## WHAT IS REQUIRED
Write every text line from the entries below as a Markdown table with two columns, Row and Text line. Number the rows in order, skip blank lines, and keep only the text lines from each entry.

::: DATA SHOWN :::

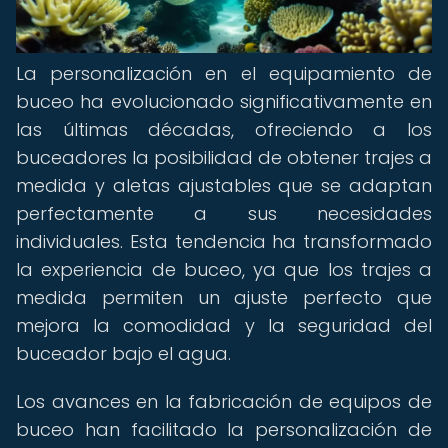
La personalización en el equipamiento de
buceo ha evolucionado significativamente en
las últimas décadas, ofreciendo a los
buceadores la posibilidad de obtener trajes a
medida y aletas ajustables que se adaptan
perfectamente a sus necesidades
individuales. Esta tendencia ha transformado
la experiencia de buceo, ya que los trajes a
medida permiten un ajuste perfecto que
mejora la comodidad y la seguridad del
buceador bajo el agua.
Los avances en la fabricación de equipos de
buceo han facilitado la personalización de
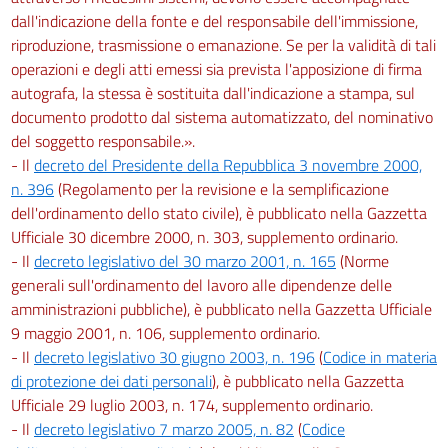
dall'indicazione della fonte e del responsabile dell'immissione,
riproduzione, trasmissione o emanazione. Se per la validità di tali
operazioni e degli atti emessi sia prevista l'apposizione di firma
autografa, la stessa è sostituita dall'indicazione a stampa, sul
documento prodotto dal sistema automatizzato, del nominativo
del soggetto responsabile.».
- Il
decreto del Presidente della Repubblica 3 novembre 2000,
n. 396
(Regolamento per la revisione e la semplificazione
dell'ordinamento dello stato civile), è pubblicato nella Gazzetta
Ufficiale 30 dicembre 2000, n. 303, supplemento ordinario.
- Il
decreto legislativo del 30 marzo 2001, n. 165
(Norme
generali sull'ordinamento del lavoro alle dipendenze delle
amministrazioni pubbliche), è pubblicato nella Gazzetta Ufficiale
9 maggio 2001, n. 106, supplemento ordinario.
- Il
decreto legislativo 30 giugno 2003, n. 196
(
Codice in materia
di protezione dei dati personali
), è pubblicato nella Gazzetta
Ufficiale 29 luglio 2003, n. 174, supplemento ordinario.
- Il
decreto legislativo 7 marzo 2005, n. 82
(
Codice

:::

## COMPLETED TASK
| Row | Text line |
|---|---|
| 1 | La personalización en el equipamiento de |
| 2 | buceo ha evolucionado significativamente en |
| 3 | las últimas décadas, ofreciendo a los |
| 4 | buceadores la posibilidad de obtener trajes a |
| 5 | medida y aletas ajustables que se adaptan |
| 6 | perfectamente a sus necesidades |
| 7 | individuales. Esta tendencia ha transformado |
| 8 | la experiencia de buceo, ya que los trajes a |
| 9 | medida permiten un ajuste perfecto que |
| 10 | mejora la comodidad y la seguridad del |
| 11 | buceador bajo el agua. |
| 12 | Los avances en la fabricación de equipos de |
| 13 | buceo han facilitado la personalización de |
| 14 | dall'indicazione della fonte e del responsabile dell'immissione, |
| 15 | riproduzione, trasmissione o emanazione. Se per la validità di tali |
| 16 | operazioni e degli atti emessi sia prevista l'apposizione di firma |
| 17 | autografa, la stessa è sostituita dall'indicazione a stampa, sul |
| 18 | documento prodotto dal sistema automatizzato, del nominativo |
| 19 | del soggetto responsabile.». |
| 20 | - Il |
| 21 | decreto del Presidente della Repubblica 3 novembre 2000, |
| 22 | n. 396 |
| 23 | (Regolamento per la revisione e la semplificazione |
| 24 | dell'ordinamento dello stato civile), è pubblicato nella Gazzetta |
| 25 | Ufficiale 30 dicembre 2000, n. 303, supplemento ordinario. |
| 26 | - Il |
| 27 | decreto legislativo del 30 marzo 2001, n. 165 |
| 28 | (Norme |
| 29 | generali sull'ordinamento del lavoro alle dipendenze delle |
| 30 | amministrazioni pubbliche), è pubblicato nella Gazzetta Ufficiale |
| 31 | 9 maggio 2001, n. 106, supplemento ordinario. |
| 32 | - Il |
| 33 | decreto legislativo 30 giugno 2003, n. 196 |
| 34 | ( |
| 35 | Codice in materia |
| 36 | di protezione dei dati personali |
| 37 | ), è pubblicato nella Gazzetta |
| 38 | Ufficiale 29 luglio 2003, n. 174, supplemento ordinario. |
| 39 | - Il |
| 40 | decreto legislativo 7 marzo 2005, n. 82 |
| 41 | ( |
| 42 | Codice |